- _Problem details_
List every line in the items below that contains the string "jest", matching case exactly.
____ Material for this task
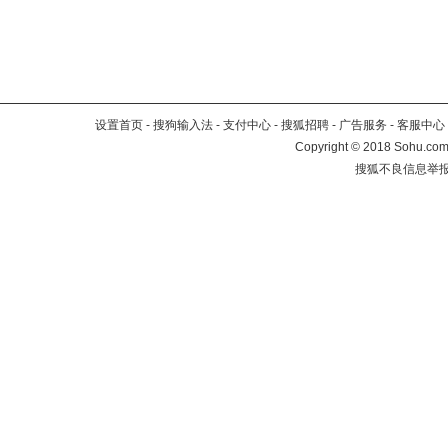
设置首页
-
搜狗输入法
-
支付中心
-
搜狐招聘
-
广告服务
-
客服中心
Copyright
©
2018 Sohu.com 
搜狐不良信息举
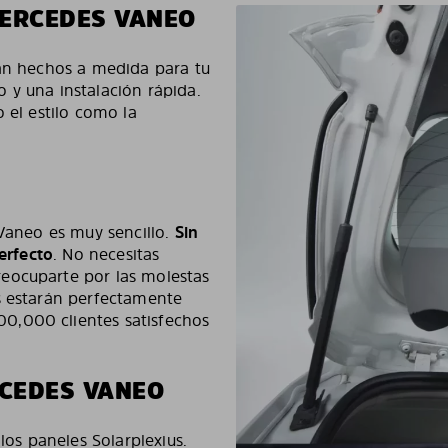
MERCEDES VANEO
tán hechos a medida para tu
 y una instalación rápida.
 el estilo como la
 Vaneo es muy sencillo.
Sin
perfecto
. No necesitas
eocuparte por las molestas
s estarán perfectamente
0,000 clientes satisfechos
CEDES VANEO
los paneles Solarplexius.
________
____ Material for this task
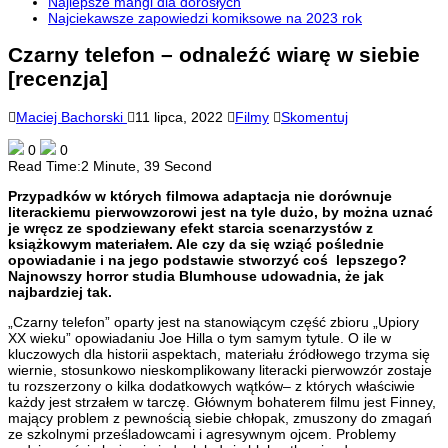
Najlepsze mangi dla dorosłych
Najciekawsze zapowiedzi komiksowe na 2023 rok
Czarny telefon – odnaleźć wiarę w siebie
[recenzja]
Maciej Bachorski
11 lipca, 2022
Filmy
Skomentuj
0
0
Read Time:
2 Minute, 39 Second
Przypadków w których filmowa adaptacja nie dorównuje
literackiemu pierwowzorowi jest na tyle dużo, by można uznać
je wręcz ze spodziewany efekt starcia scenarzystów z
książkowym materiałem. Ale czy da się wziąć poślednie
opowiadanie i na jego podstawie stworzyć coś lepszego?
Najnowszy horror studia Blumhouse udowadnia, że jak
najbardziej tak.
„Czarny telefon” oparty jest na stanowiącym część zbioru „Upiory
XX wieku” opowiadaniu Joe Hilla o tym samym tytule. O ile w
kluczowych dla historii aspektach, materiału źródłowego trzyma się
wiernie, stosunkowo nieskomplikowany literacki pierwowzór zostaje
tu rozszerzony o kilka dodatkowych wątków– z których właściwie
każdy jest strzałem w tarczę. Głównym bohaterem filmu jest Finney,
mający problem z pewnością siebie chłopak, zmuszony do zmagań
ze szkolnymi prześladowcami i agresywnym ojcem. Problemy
________
- _Expected output_
literackiemu pierwowzorowi jest na tyle dużo, by można uznać
„Czarny telefon” oparty jest na stanowiącym część zbioru „Upiory
każdy jest strzałem w tarczę. Głównym bohaterem filmu jest Finney,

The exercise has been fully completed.